• The problem: Starting from the first line and stopping after the line that contains "torneo individual", rewrite the lines as a numbered list, leaving out any blank ones.

[Stored data entries]

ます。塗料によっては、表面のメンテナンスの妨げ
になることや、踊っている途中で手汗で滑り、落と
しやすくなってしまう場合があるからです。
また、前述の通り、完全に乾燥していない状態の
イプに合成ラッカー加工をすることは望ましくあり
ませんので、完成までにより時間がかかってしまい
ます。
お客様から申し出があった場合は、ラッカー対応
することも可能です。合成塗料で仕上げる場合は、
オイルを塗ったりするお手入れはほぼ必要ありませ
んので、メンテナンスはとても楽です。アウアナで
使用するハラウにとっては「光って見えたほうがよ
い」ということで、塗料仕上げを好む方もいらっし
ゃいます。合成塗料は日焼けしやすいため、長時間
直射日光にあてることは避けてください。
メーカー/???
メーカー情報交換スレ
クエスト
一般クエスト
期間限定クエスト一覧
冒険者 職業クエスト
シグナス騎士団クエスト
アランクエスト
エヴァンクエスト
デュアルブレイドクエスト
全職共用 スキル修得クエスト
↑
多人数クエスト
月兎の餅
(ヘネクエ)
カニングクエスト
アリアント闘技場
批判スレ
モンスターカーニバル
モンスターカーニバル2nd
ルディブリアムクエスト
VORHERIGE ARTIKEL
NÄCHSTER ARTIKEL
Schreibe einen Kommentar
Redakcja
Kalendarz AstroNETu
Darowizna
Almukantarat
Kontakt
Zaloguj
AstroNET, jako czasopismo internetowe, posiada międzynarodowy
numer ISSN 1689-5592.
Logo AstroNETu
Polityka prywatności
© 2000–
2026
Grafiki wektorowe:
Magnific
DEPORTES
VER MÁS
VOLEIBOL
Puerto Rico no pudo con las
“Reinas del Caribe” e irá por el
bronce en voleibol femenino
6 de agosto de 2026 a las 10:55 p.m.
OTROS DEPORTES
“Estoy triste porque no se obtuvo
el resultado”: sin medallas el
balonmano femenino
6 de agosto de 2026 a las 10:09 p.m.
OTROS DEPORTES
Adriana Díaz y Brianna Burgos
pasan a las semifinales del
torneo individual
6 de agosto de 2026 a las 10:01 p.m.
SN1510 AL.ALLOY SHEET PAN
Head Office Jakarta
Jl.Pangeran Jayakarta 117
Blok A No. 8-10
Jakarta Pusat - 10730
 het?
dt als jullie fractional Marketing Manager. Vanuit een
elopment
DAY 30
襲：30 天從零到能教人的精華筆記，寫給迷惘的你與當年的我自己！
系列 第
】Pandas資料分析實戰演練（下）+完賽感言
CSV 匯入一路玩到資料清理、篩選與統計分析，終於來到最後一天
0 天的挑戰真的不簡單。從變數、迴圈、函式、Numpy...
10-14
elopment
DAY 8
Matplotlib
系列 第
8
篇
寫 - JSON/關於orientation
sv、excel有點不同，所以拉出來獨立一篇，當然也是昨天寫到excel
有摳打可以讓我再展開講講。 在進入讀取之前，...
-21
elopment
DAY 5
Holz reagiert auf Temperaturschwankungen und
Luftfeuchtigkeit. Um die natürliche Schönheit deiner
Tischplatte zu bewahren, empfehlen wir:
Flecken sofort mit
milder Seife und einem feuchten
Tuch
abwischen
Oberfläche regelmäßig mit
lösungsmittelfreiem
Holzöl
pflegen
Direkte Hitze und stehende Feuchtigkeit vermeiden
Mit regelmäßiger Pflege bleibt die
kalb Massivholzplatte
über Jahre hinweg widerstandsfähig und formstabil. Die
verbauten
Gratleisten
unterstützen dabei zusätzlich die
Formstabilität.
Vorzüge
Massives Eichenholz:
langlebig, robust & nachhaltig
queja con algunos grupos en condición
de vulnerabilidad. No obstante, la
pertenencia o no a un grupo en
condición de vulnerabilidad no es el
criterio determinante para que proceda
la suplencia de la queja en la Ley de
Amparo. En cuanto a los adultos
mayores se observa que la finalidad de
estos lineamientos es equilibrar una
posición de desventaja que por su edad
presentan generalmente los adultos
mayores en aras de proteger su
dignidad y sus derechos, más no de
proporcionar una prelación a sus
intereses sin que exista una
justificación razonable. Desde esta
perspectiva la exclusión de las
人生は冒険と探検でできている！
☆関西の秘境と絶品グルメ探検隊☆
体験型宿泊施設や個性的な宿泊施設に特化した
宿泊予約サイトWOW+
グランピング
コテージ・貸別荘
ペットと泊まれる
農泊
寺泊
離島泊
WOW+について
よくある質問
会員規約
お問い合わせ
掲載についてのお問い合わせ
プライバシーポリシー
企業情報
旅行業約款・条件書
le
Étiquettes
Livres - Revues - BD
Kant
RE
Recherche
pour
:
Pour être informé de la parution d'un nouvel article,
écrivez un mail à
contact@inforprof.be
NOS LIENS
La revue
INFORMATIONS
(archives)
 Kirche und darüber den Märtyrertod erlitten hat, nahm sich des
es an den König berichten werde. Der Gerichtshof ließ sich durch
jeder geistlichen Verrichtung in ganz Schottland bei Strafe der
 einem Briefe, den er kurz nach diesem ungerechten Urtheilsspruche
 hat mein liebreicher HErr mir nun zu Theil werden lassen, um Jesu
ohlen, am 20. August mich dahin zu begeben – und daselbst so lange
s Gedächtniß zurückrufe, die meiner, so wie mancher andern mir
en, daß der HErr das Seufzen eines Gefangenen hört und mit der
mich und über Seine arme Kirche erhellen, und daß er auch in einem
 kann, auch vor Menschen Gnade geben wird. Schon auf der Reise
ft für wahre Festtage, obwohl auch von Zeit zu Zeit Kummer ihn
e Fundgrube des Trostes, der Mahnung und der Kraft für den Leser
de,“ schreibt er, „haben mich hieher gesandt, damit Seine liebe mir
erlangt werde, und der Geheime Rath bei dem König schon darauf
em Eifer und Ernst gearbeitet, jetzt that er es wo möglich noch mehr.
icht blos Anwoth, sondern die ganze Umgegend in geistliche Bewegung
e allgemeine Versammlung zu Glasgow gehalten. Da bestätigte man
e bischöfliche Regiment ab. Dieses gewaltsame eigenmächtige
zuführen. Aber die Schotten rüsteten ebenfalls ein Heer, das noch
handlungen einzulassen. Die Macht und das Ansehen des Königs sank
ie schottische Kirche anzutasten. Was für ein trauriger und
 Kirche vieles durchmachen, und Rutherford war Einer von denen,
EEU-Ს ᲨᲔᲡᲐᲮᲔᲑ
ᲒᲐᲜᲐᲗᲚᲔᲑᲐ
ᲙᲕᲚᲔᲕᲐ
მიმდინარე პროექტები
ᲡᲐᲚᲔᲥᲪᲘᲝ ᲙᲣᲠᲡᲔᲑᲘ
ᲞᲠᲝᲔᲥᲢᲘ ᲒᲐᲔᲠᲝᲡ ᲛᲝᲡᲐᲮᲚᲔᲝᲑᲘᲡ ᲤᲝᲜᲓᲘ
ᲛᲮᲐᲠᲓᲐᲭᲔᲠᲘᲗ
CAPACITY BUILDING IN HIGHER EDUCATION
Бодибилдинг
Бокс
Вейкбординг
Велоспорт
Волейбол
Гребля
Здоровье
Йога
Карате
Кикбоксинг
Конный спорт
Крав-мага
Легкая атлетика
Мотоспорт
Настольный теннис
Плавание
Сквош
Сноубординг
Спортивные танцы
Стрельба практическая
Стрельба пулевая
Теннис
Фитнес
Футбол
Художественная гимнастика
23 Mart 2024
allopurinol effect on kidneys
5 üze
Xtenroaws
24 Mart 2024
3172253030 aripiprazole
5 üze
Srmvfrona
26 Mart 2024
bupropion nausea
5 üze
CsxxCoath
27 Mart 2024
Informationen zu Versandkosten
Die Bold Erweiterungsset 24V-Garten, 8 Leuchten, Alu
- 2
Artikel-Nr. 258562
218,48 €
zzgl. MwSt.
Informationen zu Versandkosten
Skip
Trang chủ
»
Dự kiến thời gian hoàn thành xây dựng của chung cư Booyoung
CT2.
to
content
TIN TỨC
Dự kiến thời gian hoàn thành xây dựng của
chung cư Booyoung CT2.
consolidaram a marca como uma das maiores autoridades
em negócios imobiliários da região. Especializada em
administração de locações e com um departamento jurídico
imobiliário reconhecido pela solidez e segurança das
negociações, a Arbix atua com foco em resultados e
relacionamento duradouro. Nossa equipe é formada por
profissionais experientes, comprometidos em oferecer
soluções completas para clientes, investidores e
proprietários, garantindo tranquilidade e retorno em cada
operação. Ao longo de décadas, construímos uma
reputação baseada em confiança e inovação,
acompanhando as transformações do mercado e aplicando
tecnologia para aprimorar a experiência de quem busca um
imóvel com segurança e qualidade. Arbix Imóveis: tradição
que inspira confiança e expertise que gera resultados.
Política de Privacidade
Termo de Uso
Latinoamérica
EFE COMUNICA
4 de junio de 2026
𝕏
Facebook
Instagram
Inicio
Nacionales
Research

• Problem solution:
1. ます。塗料によっては、表面のメンテナンスの妨げ
2. になることや、踊っている途中で手汗で滑り、落と
3. しやすくなってしまう場合があるからです。
4. また、前述の通り、完全に乾燥していない状態の
5. イプに合成ラッカー加工をすることは望ましくあり
6. ませんので、完成までにより時間がかかってしまい
7. ます。
8. お客様から申し出があった場合は、ラッカー対応
9. することも可能です。合成塗料で仕上げる場合は、
10. オイルを塗ったりするお手入れはほぼ必要ありませ
11. んので、メンテナンスはとても楽です。アウアナで
12. 使用するハラウにとっては「光って見えたほうがよ
13. い」ということで、塗料仕上げを好む方もいらっし
14. ゃいます。合成塗料は日焼けしやすいため、長時間
15. 直射日光にあてることは避けてください。
16. メーカー/???
17. メーカー情報交換スレ
18. クエスト
19. 一般クエスト
20. 期間限定クエスト一覧
21. 冒険者 職業クエスト
22. シグナス騎士団クエスト
23. アランクエスト
24. エヴァンクエスト
25. デュアルブレイドクエスト
26. 全職共用 スキル修得クエスト
27. ↑
28. 多人数クエスト
29. 月兎の餅
30. (ヘネクエ)
31. カニングクエスト
32. アリアント闘技場
33. 批判スレ
34. モンスターカーニバル
35. モンスターカーニバル2nd
36. ルディブリアムクエスト
37. VORHERIGE ARTIKEL
38. NÄCHSTER ARTIKEL
39. Schreibe einen Kommentar
40. Redakcja
41. Kalendarz AstroNETu
42. Darowizna
43. Almukantarat
44. Kontakt
45. Zaloguj
46. AstroNET, jako czasopismo internetowe, posiada międzynarodowy
47. numer ISSN 1689-5592.
48. Logo AstroNETu
49. Polityka prywatności
50. © 2000–
51. 2026
52. Grafiki wektorowe:
53. Magnific
54. DEPORTES
55. VER MÁS
56. VOLEIBOL
57. Puerto Rico no pudo con las
58. “Reinas del Caribe” e irá por el
59. bronce en voleibol femenino
60. 6 de agosto de 2026 a las 10:55 p.m.
61. OTROS DEPORTES
62. “Estoy triste porque no se obtuvo
63. el resultado”: sin medallas el
64. balonmano femenino
65. 6 de agosto de 2026 a las 10:09 p.m.
66. OTROS DEPORTES
67. Adriana Díaz y Brianna Burgos
68. pasan a las semifinales del
69. torneo individual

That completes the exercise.